Au plan politique, l’événement n’est pas sans susciter interrogations et hypothèses. Inégalités sociales, déséquilibres régionaux, corruption… la société marocaine reste un volcan endormi à l’ombre du palais royal. «On entend très souvent, au Maroc, ces deux expressions pour dire l’impuissance, le ras-le-bol, la colère : “Ana mathoun” (“je suis broyé”) et “Tahnouni” (“ils m’ont broyé”). Avec la tragédie de Mouhcine Fikri, on est passé d’une image, d’une métaphore, à sa réalisation. D’une horreur à une autre. De la résignation à l’indignation. C’est ce lien et ce mot (tahn : broyer) qui expliquent, entre autres, l’immense émotion qui traverse tout le pays en ce moment. La colère, légitime, est plus grande qu’avant», ajoute l’écrivain Abdellah Taïa.

Du coup, on a pu voir surgir le spectre de la révolte dans la forte mobilisation autour de l’événement tragique. Les germes d’une insurrection, à l’image de celle qui a emporté le régime tunisien, à la suite de l’immolation de Mohamed Bouazizi, le 17 décembre 2010.

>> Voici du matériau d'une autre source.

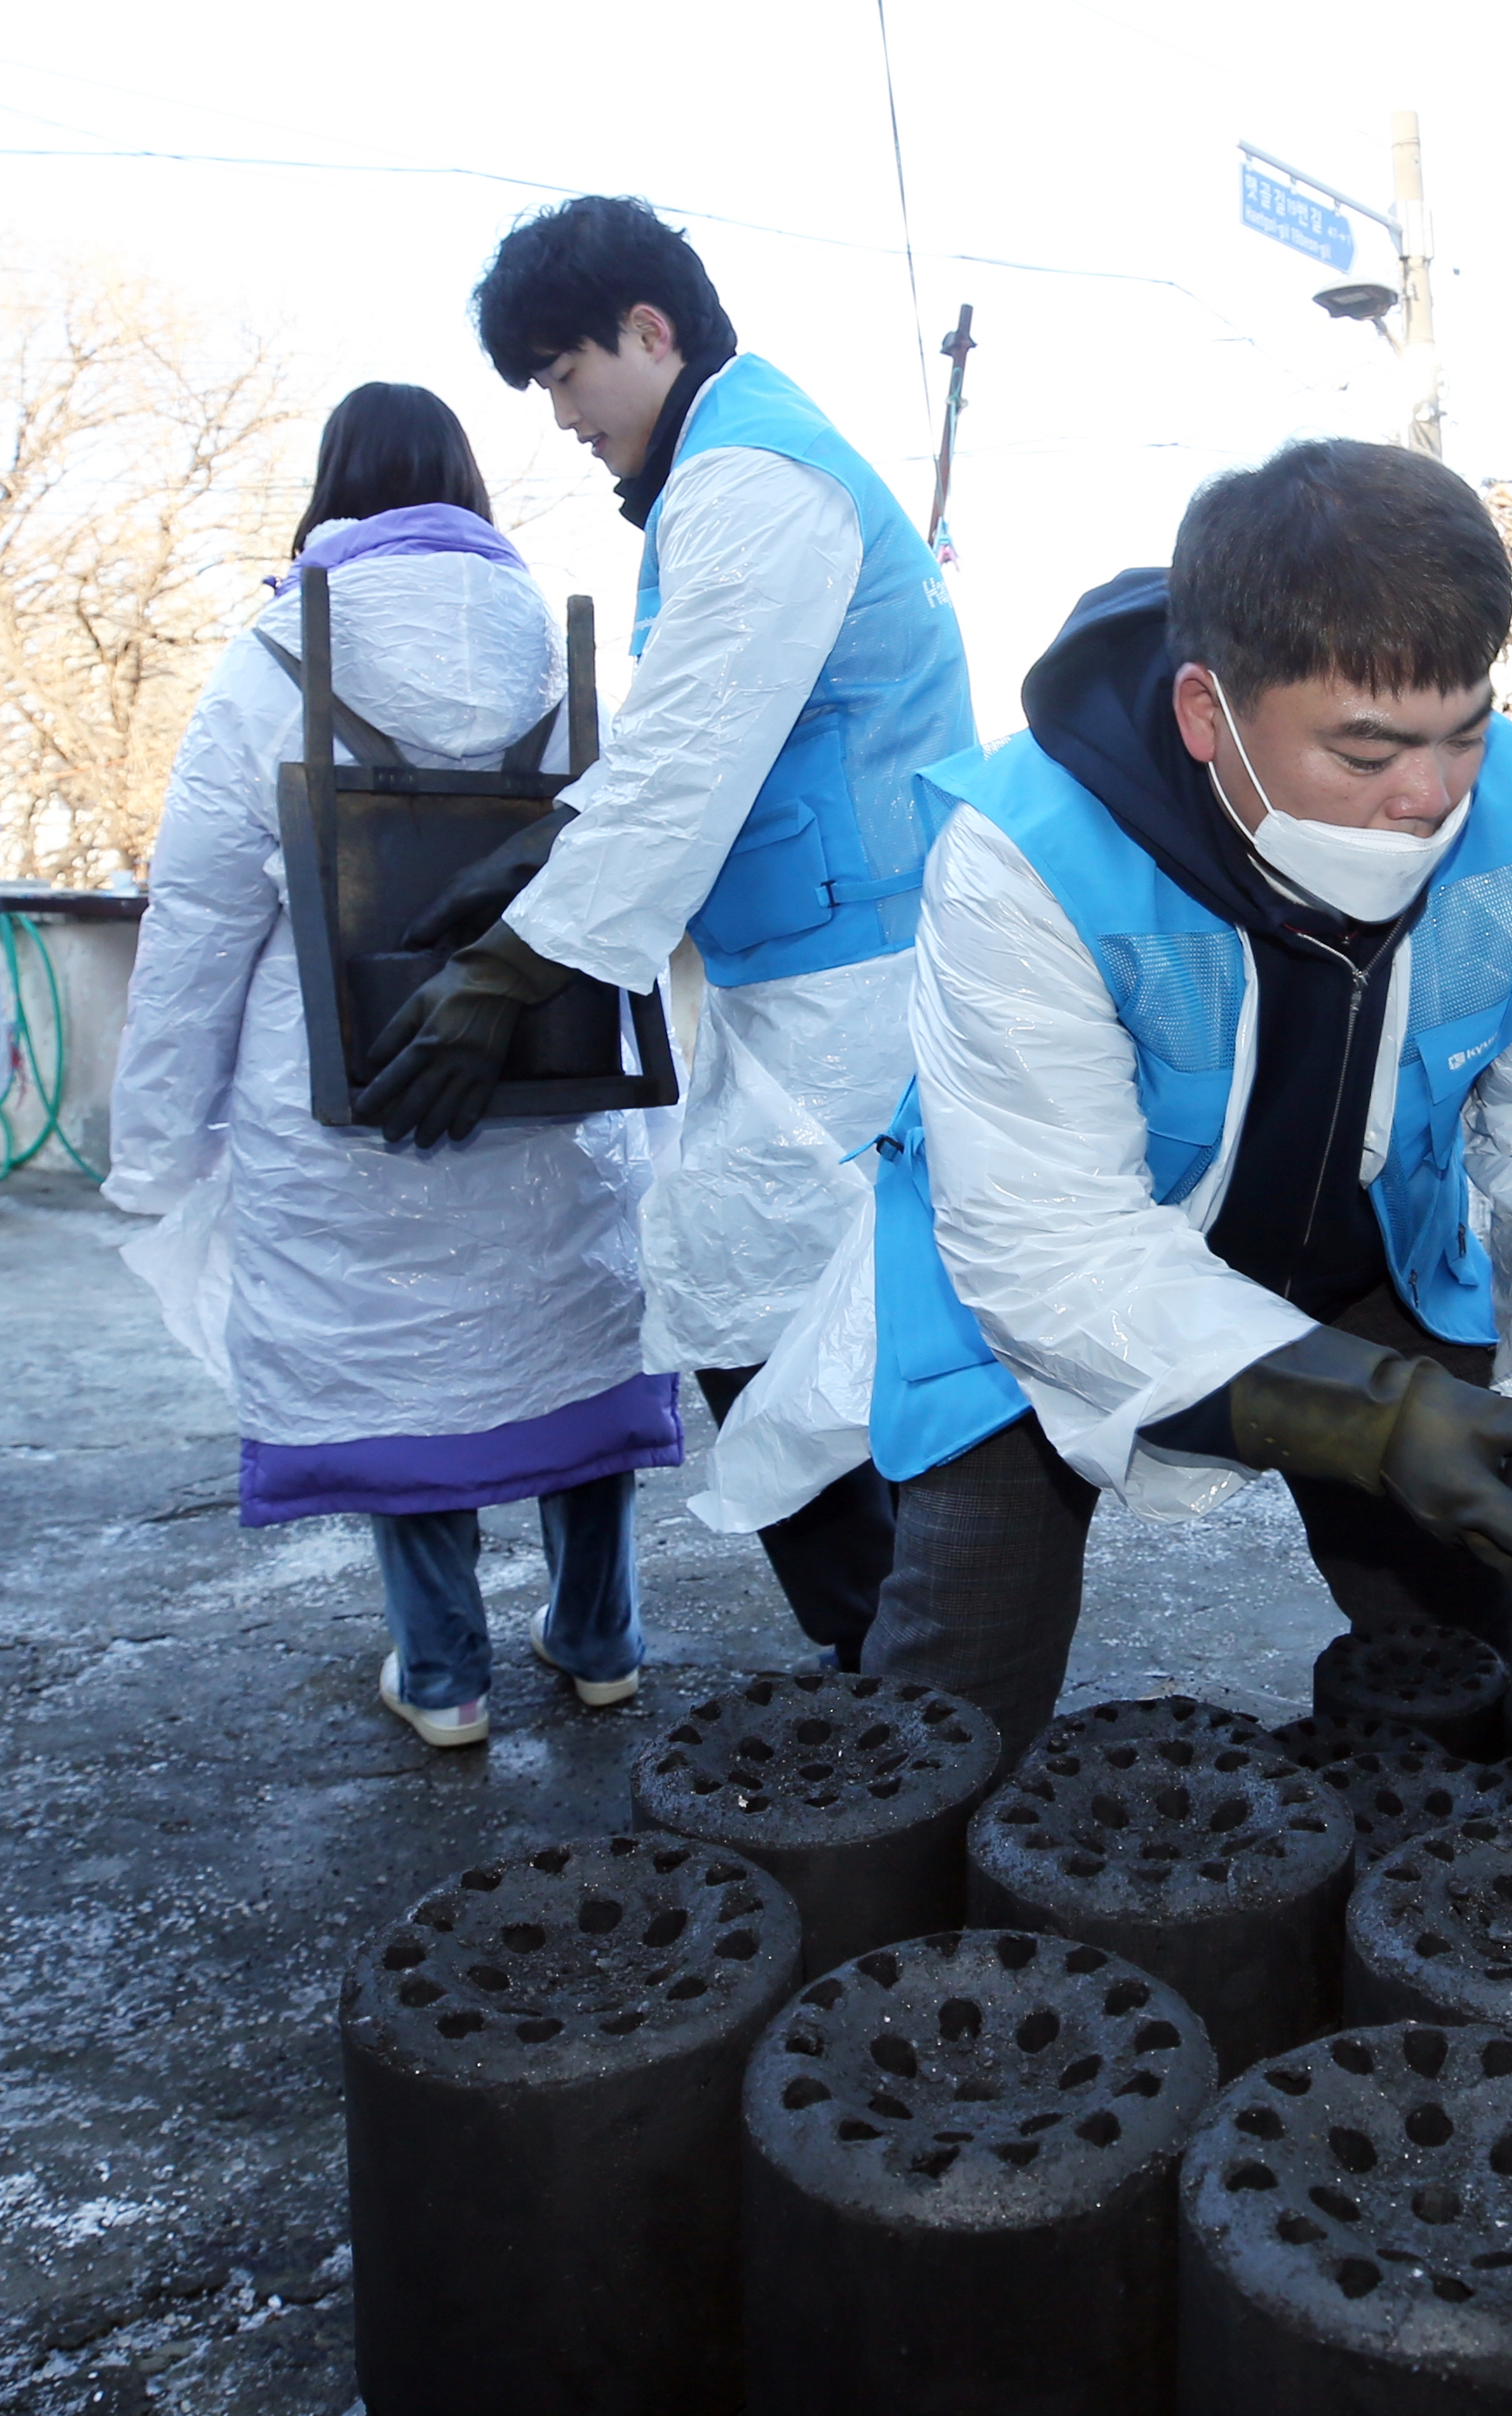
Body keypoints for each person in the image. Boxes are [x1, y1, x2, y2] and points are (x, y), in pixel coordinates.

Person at [705, 440, 1512, 1758]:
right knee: (960, 1667)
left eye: (1459, 733)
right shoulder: (1030, 852)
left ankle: (1438, 1911)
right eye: (1362, 752)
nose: (1425, 799)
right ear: (1207, 715)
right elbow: (1054, 1242)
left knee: (1457, 1643)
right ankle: (915, 1922)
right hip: (1030, 1274)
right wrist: (1376, 1416)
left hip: (1360, 1246)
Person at [374, 194, 976, 1675]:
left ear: (651, 332)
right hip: (821, 964)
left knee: (767, 1300)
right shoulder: (732, 461)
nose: (558, 412)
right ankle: (914, 1660)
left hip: (857, 970)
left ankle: (915, 1670)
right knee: (803, 1307)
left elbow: (695, 750)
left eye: (562, 370)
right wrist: (538, 859)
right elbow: (697, 737)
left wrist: (506, 972)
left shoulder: (749, 477)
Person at [108, 382, 674, 1749]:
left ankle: (443, 1676)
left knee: (398, 1362)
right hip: (548, 1072)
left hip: (344, 1095)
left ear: (332, 491)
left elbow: (198, 921)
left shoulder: (273, 658)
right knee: (568, 1343)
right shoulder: (569, 656)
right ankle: (599, 1640)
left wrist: (155, 1148)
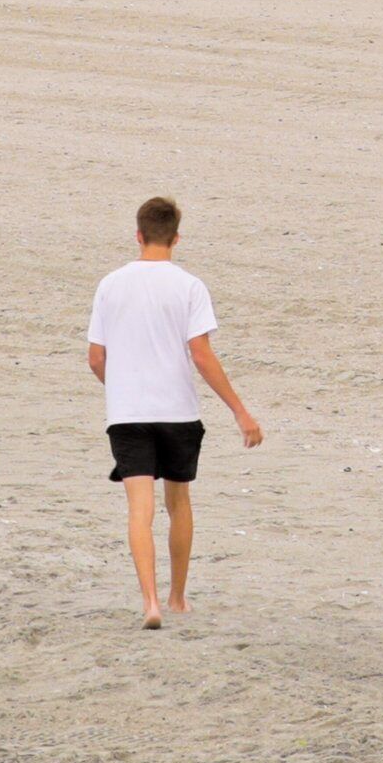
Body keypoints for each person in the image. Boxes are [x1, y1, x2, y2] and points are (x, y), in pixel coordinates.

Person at [85, 196, 261, 628]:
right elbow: (200, 354)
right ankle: (178, 596)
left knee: (138, 509)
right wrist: (240, 411)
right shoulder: (189, 286)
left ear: (138, 236)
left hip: (128, 414)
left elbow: (95, 357)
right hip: (178, 412)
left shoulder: (110, 284)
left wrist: (123, 389)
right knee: (178, 503)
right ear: (176, 238)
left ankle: (150, 604)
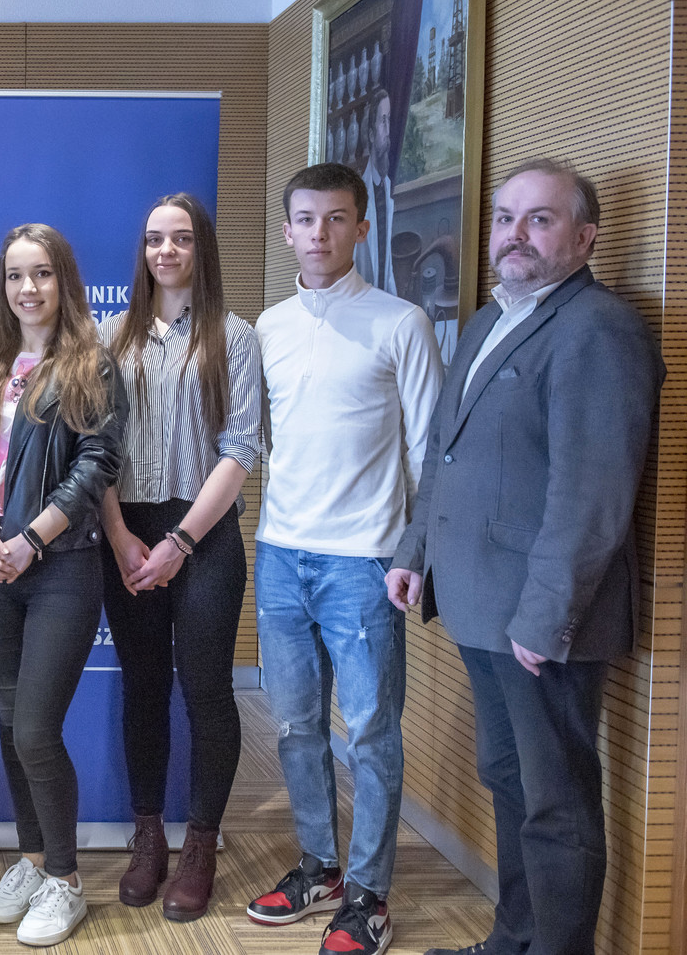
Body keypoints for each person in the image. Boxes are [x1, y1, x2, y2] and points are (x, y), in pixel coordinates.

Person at [387, 159, 664, 955]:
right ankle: (512, 940)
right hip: (479, 605)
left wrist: (545, 618)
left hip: (541, 625)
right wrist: (414, 550)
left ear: (585, 237)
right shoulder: (488, 322)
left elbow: (592, 496)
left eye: (540, 219)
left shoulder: (599, 330)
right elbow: (444, 454)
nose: (515, 234)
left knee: (556, 803)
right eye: (506, 217)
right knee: (508, 780)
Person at [248, 162, 442, 955]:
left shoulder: (402, 323)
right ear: (287, 230)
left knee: (369, 733)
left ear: (361, 227)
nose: (319, 234)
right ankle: (320, 867)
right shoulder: (267, 328)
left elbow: (429, 451)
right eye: (305, 219)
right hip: (280, 553)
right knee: (296, 726)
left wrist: (413, 552)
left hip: (364, 561)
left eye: (335, 219)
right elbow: (259, 441)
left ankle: (368, 894)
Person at [0, 224, 126, 949]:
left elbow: (97, 464)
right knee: (7, 723)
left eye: (43, 273)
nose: (29, 288)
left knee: (35, 730)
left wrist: (31, 540)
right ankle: (29, 860)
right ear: (2, 286)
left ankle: (65, 880)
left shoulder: (89, 364)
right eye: (16, 275)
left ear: (64, 281)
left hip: (60, 567)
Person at [97, 194, 261, 921]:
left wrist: (181, 543)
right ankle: (148, 839)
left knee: (206, 690)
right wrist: (120, 536)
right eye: (155, 239)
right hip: (127, 534)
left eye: (182, 238)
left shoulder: (236, 337)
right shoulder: (111, 336)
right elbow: (96, 448)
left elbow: (242, 449)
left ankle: (200, 845)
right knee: (142, 686)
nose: (166, 251)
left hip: (205, 535)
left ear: (202, 249)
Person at [356, 88, 396, 293]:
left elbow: (387, 270)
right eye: (383, 121)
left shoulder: (386, 188)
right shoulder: (357, 198)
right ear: (371, 135)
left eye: (389, 120)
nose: (388, 130)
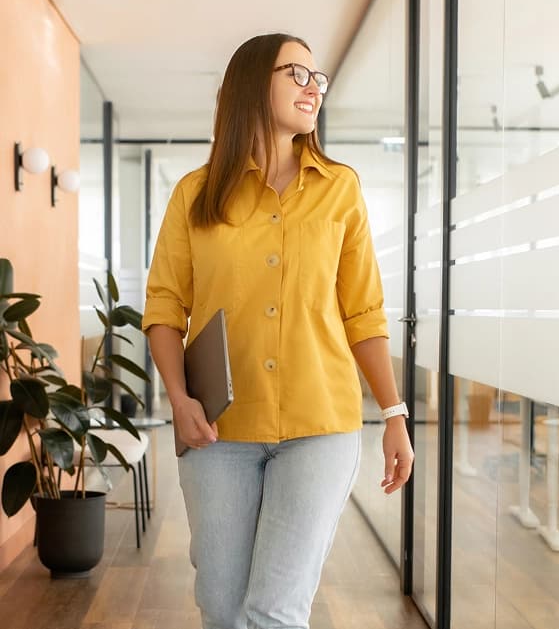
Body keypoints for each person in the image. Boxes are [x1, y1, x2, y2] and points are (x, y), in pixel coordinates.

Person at [142, 32, 414, 629]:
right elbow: (164, 306)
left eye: (318, 78)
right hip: (219, 431)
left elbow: (363, 311)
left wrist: (394, 414)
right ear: (250, 82)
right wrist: (179, 397)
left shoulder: (341, 188)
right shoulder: (196, 193)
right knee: (221, 604)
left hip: (320, 426)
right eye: (297, 73)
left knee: (275, 610)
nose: (312, 87)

«Ce qui s’est passé dans le nord du pays renseigne beaucoup plus sur les transformations de la société marocaine que sur une situation de crise», objecte Mohamed Tozy, professeur de sciences politiques à l’université d’Aix-en-Provence et à l’école de gouvernance et d’économie de Rabat. Le politologue analyse la situation en termes de «ce qui est supportable par les gens et ce qui ne l’est plus». Selon lui, «il existe une sorte de fossé entre les promesses de réforme et la manière avec laquelle fonctionne l’administration au quotidien dans certaines zones. La corruption est encore très fréquente et l’application des règles est à géométrie variable. C’est ce qui explique cette réaction dans plusieurs villes du royaume». Dans tous les cas, «on n’est pas dans l’émeute, assure-t-il, car on a assisté à des manifestations bien encadrées, les incidents sont vraiment marginaux. La colère est légitime, mais la façon dont elle a été exprimée indique une évolution politique relativement importante». Dans le même ordre d’idées, Mohamed Tozy note enfin une gestion «convenable» de la situation de la part des forces de l’ordre.

A tous les échelons

Une chose est sûre, la benne meurtrière d’Al-Hoceïma a provoqué une onde de choc dans le pays. Situation plutôt inhabituelle, les manifestations ont fait immédiatement tache d’huile à travers les grandes villes. Il est une expression qui occupe plus que jamais les esprits, nourrit l’indignation : la «hogra», ce mélange d’abus de pouvoir et d’humiliation, un poison dont l’usage est fréquent à tous les échelons d’un appareil administratif, fiscal, policier oppressant, qui prend racine jusque dans le quartier, le pâté de maisons, l’immeuble. Au-delà des analyses qui révèlent, fort justement, nombre d’évolutions dues aux combats que mènent les associations et autres organisations progressistes, le constat est incontournable : la «hogra» demeure le lot quotidien des plus faibles, des femmes en particulier, des minorités et des jeunes, souvent, des plus pauvres, toujours. Il faut croire que c’est le dernier souci des islamistes, à nouveau vainqueurs des législatives en juillet dernier. Au pouvoir depuis cinq ans, ils ne font rien, avec le makhzen, contre la persistance de ces atteintes aux droits et la corruption… Un détonateur en sommeil.

(1) La 22e conférence sur le climat, COP22, se tiendra du 7 au 18 novembre à Marrakech

(2) Abdellah Taïa est l’auteur du «Jour du roi» (Seuil, 2010), prix de Flore 2010.